Kamu banyak memilih media untuk berkarya, dari mulai mural, t-shirt, sampai kolaborasi dengan band-band Bali. Kenapa? untuk membuka banyak peluang baru mungkin?

Iya karena saya bosan dengan media seperti kanvas. Jadi saya ambil media di luar itu. Ada yang commisioned ada juga yang project suka-suka. Yang penting berkarya. Kalau band sih kebanyakan karena asas pertemanan. Selain memang saya suka dengan bandnya, mereka juga mengapresiasi karya saya.
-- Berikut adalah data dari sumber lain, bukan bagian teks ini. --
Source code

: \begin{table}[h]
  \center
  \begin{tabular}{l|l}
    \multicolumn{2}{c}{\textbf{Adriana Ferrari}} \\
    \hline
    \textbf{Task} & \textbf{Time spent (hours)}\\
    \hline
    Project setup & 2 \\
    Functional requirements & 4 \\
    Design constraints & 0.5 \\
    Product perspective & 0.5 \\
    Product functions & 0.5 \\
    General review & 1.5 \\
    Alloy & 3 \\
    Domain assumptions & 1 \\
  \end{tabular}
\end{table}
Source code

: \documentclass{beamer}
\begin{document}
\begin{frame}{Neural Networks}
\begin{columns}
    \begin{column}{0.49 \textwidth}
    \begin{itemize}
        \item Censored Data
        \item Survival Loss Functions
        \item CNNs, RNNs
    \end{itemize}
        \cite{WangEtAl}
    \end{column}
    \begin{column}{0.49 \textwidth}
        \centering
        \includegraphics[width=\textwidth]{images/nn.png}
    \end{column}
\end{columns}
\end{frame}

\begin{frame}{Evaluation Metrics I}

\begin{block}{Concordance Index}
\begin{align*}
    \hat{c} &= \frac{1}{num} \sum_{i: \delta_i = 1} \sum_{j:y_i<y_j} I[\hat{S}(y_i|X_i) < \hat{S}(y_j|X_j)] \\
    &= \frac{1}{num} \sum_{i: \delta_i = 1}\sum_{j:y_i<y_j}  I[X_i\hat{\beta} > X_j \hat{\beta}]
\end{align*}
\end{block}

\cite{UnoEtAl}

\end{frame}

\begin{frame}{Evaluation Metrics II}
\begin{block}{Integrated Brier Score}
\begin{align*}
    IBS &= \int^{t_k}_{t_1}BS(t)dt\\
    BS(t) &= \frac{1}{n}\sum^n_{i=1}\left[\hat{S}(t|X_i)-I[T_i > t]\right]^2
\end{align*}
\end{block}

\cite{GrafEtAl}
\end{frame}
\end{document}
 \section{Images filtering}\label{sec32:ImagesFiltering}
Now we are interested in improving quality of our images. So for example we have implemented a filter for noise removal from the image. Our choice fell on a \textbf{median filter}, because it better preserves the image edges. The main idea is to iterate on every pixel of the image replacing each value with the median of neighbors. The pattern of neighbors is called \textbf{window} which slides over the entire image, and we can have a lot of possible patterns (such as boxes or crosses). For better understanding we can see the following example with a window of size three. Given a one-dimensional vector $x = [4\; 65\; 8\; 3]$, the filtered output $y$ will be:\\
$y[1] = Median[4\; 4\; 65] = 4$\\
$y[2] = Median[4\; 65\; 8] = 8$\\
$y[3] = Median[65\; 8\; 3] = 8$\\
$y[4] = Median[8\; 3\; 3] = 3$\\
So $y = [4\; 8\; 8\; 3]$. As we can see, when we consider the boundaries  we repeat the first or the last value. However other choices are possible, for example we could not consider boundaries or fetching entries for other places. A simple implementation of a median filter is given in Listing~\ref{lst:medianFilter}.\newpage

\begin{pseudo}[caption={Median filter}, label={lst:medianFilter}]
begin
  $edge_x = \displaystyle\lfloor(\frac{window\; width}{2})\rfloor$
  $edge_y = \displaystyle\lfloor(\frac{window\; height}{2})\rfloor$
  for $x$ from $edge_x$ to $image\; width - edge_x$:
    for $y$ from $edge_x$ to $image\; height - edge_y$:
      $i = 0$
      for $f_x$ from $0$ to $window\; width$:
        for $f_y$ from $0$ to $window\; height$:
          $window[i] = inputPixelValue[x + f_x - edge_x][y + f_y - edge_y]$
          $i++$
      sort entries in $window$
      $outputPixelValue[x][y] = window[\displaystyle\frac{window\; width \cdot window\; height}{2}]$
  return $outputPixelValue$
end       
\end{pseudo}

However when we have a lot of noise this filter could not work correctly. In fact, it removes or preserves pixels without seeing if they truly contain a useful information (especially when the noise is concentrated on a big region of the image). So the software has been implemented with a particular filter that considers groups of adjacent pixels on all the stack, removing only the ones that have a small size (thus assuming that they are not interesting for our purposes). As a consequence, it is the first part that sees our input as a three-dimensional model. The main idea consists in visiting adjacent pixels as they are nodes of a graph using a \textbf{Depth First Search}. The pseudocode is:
Saat ini ada project yang sedang dijalankan?

Saat ini sedang mempersiapkan pameran tanggal. Mudah-mudahan lancar. Ini pameran tunggal perdana, kalau tidak ada halangan nanti digelar bulan Agustus mendatang.

Bagaimana lingkungan berkesenian kamu? Apakah kamu juga sering berkarya dengan pola-pola kolektif?

Banyak juga bersama teman-teman yang bergerak di bidang seni di sini. Kebanyakan kami menggarap mural. Yang paling serius waktu kami membuat Mural Pasca Panen.

Apa itu Mural Pasca Panen?

Tema yang kami bawakan waktu itu sebenarnya sebuah perayaan di mana kalau dulu setelah petani panen mereka melakukan syukuran. Nah karena kami itu tukang gambar, jadi kami merayakan dengan mural, membawa pesan dari keadaan petani sekarang. Baru dilakukan pada akhir tahun kemarin. Nantinya akan diselenggarakan lagi nanti menunggu petaninya panen, sekitar 2-3 bulan lagi. Dan akan berpindah-pindah tempat di Bali. Yang kemarin kami gelar di Desa Guwang, Gianyar. Sedangkan untuk Scene mural di Bali sendiri, sejauh ini juga sudah mulai menjamur kembali.

*) Kuncir Sathya Viku adalah salah satu finalis Siasat Trafficking – Europe Calling untuk bidang visual.